Requirements =>
Rewrite everything from the line containing "name author: Humb. & Bonpl. ex Willd." down to the end of the listing, replacing "locality" with "site" and keeping all else unchanged.

++++++++

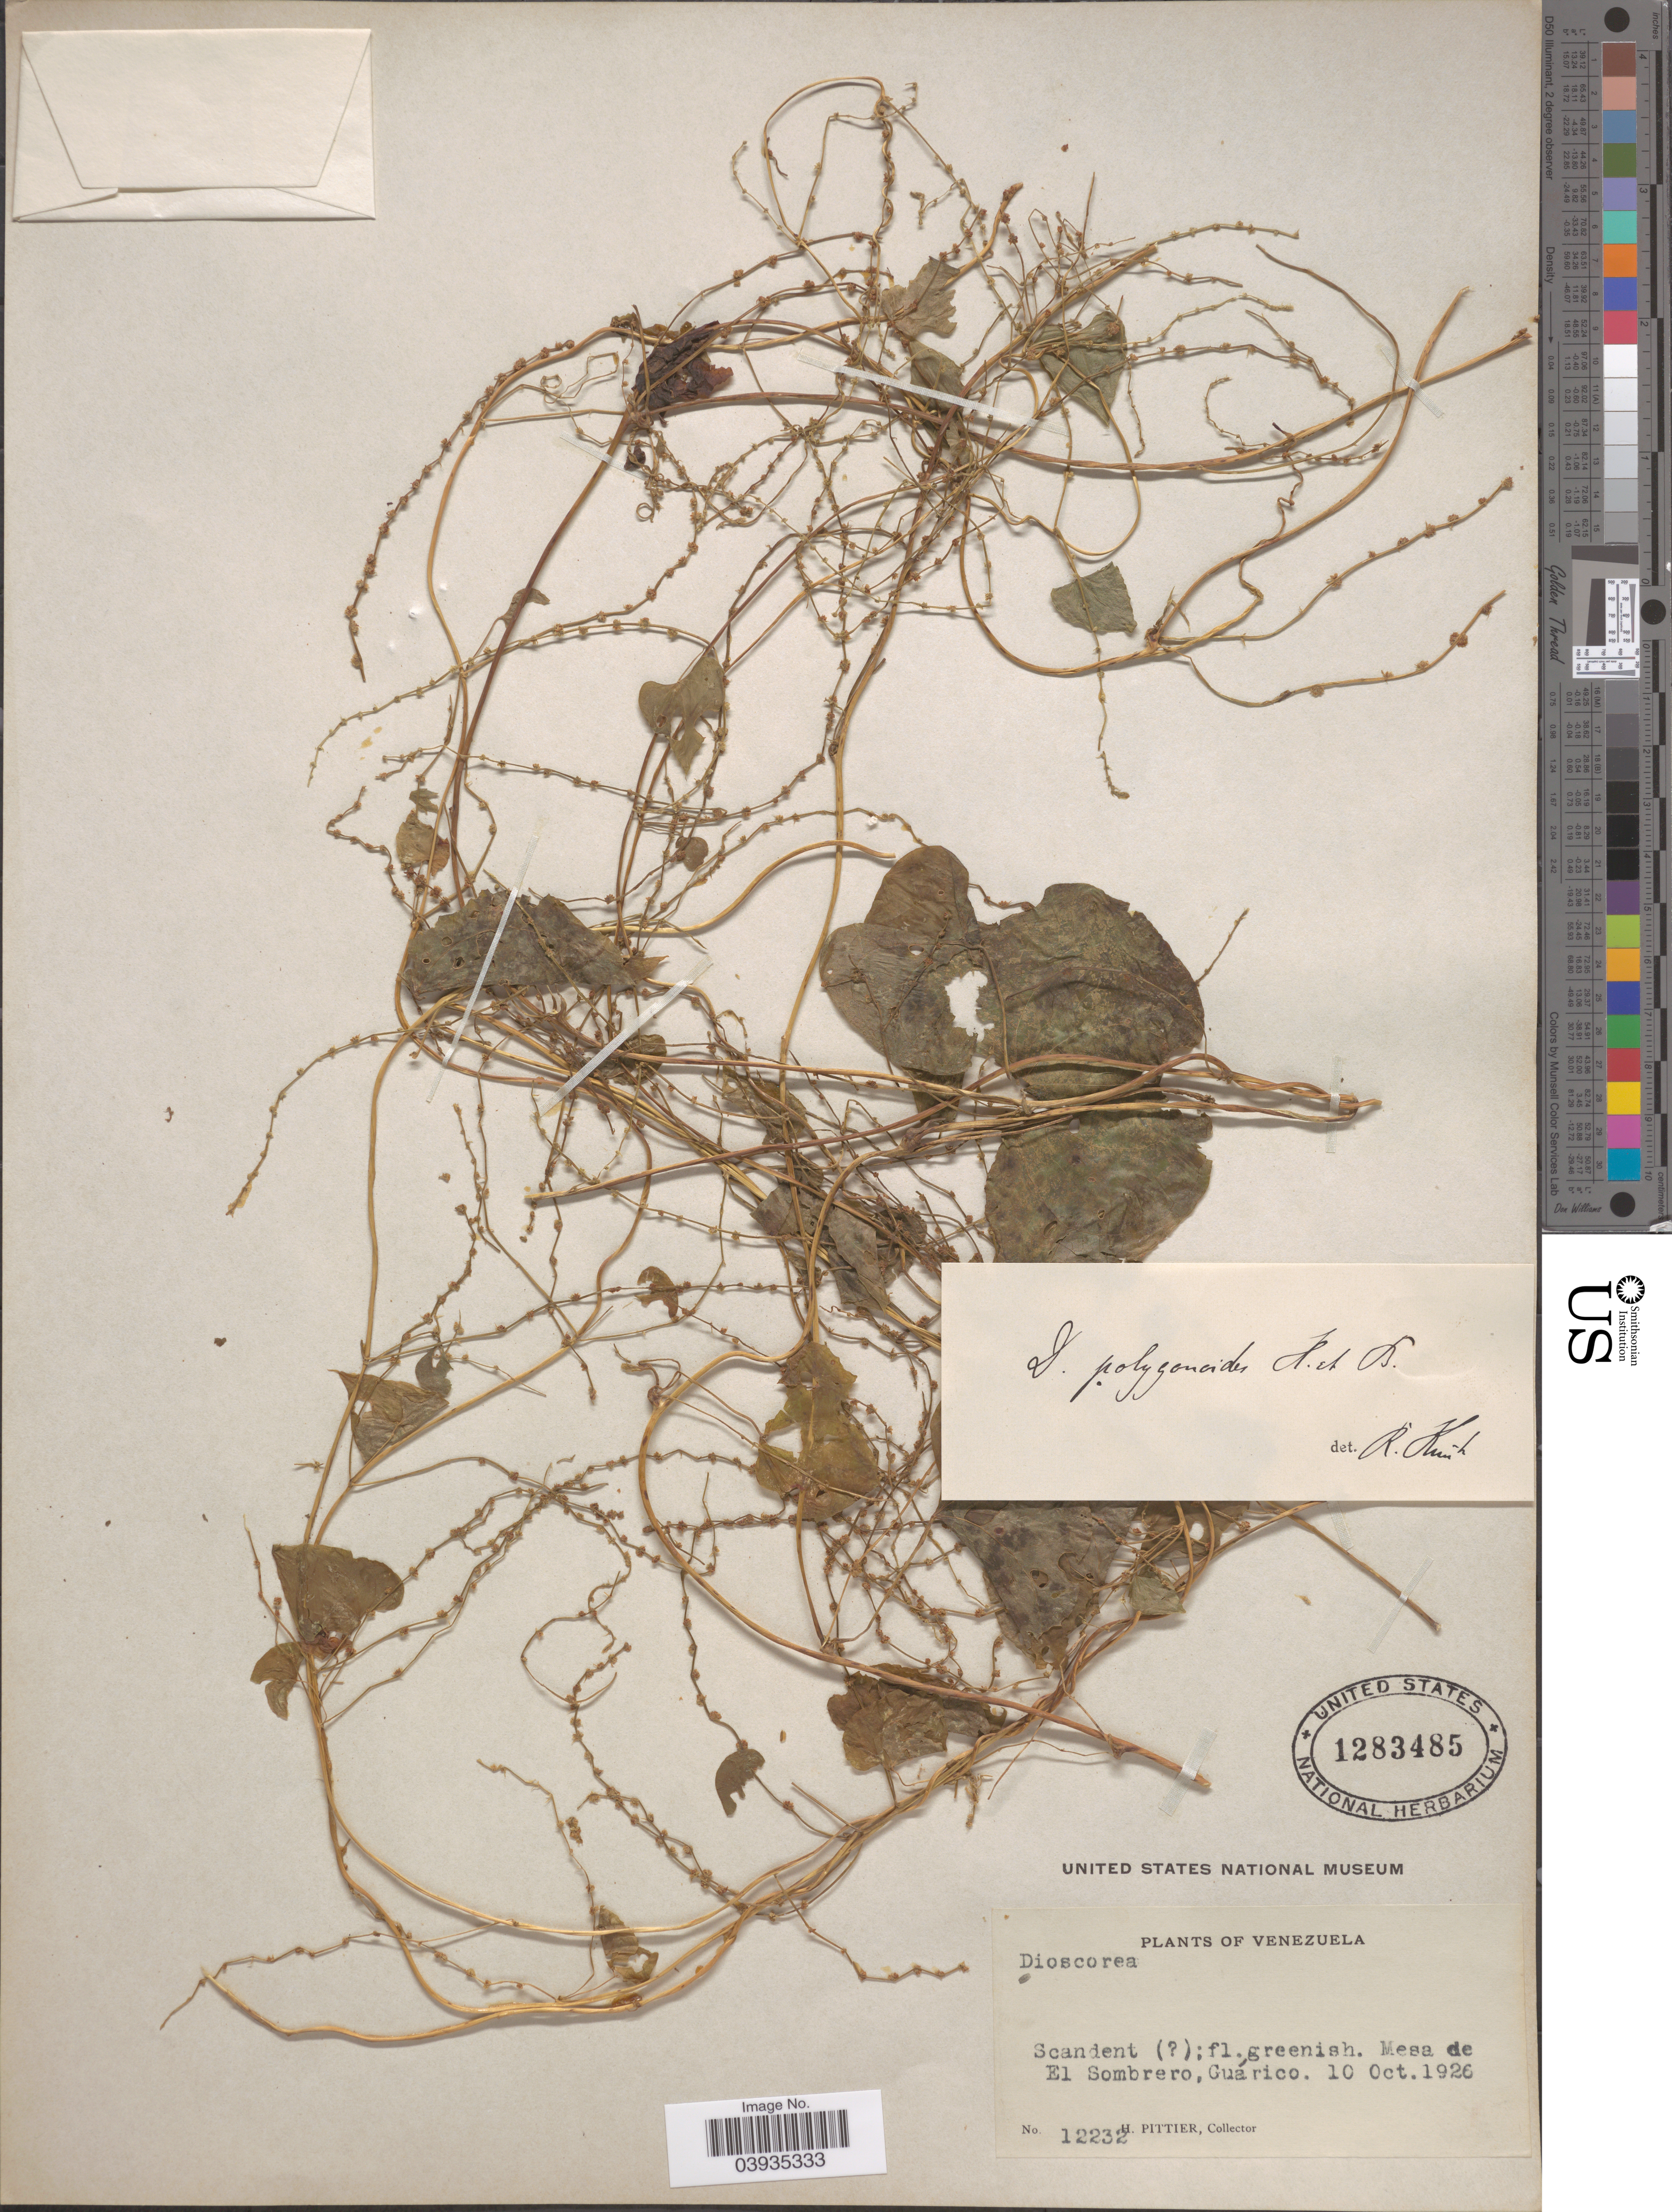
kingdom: Plantae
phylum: Tracheophyta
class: Liliopsida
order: Dioscoreales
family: Dioscoreaceae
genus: Dioscorea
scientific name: Dioscorea polygonoides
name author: Humb. & Bonpl. ex Willd.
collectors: H. F. Pittier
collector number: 12232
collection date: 1926-10-10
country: Venezuela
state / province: Guarico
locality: Mesa de El Sombrero.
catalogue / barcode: US 1283485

++++++++

Solution below =>
name author: Humb. & Bonpl. ex Willd.
collectors: H. F. Pittier
collector number: 12232
collection date: 1926-10-10
country: Venezuela
state / province: Guarico
site: Mesa de El Sombrero.
catalogue / barcode: US 1283485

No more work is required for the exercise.